July 25, 2006 at 1:16 pm
(4) atheism says:

i want to agree with everthing you said, but something nags at me to say “but that’s their way, and we shouldn’t judge”.

We can’t help but to judge — to agree or disagree, approve or disapprove, find something to learn or something to criticize. If you think about a situation you will end up forming a judgment of some sort. Obviously we can’t give up thinking, so we also shouldn’t be afraid to give up judging as well.

It’s quite fair to form judgments about actions and beliefs. It’s fair to form judgements about whether certain actions or beliefs enhance or inhibit liberty, freedom, autonomy, democracy, etc. It’s also fair to form a judgment about whether said enhancement or inhibition is good or bad. Finally, it’s also fair to form a judgment about whether the inhibitions should be discouraged and the enhancements… encouraged.
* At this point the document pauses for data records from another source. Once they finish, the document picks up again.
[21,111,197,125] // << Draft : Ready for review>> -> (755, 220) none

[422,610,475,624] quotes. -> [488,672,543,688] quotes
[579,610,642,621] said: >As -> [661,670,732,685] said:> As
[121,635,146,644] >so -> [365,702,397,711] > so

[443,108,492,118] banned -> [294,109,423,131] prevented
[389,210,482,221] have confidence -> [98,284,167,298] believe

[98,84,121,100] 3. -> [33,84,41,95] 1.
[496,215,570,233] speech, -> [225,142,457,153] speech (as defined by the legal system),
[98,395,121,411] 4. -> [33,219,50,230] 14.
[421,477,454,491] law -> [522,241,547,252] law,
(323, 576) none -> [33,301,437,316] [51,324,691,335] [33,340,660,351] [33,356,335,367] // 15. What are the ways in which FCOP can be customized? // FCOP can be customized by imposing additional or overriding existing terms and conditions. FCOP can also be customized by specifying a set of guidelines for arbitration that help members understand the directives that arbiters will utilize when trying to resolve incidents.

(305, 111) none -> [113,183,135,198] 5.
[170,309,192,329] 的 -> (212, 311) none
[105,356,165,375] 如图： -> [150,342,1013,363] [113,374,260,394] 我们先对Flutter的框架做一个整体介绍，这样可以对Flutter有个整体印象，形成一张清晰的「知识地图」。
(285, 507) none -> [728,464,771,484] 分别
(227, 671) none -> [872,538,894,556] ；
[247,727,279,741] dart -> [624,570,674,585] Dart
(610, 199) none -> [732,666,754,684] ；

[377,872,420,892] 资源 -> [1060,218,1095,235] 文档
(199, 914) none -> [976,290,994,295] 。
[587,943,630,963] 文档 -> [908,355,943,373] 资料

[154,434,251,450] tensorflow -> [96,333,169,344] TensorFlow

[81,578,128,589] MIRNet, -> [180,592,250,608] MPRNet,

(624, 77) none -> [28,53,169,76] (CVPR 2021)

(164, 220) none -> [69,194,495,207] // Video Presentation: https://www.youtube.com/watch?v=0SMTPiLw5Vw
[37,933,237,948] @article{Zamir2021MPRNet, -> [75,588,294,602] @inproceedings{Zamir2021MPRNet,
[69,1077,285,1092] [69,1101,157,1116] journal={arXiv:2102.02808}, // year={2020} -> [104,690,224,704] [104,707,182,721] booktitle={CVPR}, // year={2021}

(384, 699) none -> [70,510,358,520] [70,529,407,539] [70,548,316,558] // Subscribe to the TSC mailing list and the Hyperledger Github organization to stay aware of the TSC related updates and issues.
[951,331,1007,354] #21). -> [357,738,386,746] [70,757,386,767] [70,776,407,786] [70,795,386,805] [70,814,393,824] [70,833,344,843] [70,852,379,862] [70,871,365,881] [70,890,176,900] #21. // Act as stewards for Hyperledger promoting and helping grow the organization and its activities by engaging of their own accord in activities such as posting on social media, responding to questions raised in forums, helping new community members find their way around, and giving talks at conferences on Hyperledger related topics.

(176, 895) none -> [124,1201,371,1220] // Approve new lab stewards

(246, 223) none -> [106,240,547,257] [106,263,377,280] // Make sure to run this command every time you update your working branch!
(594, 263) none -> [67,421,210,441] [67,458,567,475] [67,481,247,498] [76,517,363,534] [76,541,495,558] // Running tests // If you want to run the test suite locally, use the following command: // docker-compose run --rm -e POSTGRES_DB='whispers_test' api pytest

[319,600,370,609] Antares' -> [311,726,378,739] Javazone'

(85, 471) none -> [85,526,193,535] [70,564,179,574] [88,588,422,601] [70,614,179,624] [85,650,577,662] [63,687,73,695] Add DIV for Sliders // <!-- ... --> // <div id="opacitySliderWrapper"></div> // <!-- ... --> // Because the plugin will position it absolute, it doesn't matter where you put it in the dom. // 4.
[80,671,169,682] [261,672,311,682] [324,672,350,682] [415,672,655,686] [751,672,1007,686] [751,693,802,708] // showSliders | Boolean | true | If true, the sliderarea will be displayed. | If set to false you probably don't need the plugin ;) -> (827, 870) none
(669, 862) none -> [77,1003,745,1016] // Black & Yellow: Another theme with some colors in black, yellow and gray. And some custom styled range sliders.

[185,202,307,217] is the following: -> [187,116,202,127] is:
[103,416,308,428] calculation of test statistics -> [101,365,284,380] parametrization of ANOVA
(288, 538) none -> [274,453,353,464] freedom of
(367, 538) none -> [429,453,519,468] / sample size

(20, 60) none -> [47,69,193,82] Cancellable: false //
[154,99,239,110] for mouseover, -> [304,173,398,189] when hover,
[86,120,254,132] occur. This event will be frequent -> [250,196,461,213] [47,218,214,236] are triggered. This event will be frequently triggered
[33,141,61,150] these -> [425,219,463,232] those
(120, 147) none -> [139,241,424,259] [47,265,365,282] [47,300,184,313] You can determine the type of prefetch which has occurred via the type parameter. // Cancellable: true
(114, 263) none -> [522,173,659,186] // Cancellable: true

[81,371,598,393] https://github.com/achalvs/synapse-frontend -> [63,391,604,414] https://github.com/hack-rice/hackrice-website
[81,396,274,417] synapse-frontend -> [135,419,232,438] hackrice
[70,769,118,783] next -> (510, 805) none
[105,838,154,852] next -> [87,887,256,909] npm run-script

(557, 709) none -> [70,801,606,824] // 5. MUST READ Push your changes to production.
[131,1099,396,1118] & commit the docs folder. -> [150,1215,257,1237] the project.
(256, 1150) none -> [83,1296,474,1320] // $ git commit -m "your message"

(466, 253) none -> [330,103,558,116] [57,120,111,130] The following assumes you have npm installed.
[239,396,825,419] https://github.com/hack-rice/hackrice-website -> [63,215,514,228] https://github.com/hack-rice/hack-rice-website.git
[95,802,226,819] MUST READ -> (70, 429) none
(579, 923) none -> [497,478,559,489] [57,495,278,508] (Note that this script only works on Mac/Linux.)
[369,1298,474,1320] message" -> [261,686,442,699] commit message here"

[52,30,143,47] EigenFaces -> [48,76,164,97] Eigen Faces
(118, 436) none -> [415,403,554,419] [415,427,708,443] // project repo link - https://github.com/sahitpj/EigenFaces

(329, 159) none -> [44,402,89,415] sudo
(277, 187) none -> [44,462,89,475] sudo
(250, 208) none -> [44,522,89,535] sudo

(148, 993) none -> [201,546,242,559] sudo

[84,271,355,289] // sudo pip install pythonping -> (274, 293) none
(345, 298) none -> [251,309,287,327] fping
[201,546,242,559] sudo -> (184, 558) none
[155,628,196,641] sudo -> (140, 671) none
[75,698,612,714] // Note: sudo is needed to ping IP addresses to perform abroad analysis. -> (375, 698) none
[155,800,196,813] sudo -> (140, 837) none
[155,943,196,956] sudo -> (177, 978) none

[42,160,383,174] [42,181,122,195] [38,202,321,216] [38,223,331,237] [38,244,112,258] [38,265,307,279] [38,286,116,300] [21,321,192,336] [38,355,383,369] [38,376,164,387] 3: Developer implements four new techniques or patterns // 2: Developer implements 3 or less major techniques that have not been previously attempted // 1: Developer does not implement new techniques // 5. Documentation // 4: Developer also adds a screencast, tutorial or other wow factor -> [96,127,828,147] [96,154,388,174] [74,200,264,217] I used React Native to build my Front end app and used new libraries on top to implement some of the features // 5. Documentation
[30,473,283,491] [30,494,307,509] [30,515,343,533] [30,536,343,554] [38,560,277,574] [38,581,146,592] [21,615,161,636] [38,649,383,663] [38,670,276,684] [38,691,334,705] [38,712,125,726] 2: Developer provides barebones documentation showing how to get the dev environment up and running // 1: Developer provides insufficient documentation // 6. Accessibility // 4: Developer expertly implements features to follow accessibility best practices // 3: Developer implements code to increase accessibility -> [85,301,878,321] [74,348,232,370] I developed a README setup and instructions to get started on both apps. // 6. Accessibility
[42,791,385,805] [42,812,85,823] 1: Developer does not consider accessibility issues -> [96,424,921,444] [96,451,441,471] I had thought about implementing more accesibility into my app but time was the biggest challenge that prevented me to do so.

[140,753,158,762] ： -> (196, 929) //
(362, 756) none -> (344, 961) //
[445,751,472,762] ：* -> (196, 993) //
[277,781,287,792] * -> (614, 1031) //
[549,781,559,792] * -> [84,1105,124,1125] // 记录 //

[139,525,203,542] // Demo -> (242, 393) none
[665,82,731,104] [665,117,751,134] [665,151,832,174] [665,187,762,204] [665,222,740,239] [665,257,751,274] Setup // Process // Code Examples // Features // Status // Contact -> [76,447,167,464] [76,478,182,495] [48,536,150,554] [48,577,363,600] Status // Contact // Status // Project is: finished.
Just be cautious about going beyond that.

Forming a judgment, at least if it’s an informed and thoughtful judgment that you’re willing to amend, isn’t a problem. Where you run into real problems is if you decide all of Islam is inferior because of something like this, or assume that all Muslim women are submissive and don’t think for themselves because of this, or if you think that all Muslim men are misogynistic jerks because of this. That sort of thing.

That’s the sort of “judging” that we shouldn’t be doing. Then again, that isn’t very informed or thoughtful judging, either. Unfortunately, it can be easy to move from one to the other without realizing it — it’s how bigotry and prejudice develops. Thus, even the reasonable sorts of judging should probably be done with some caution and care.

Let’s imagine a women in a bad relationship without Islam being involved at all — not even religion, specifically. We can judge that she’s made some bad choices and we can judge that there are some things which she should be doing in order to improve her situation. Of course, that doesn’t entitle us to judge her as a person and we should keep in mind that it’s easy for us, as outsiders, to form judgments about things which she doesn’t think she can help. Our judgements must thus be tempered with compassion and even some humility. Otherwise, we could end up blaming the victim — a common problem.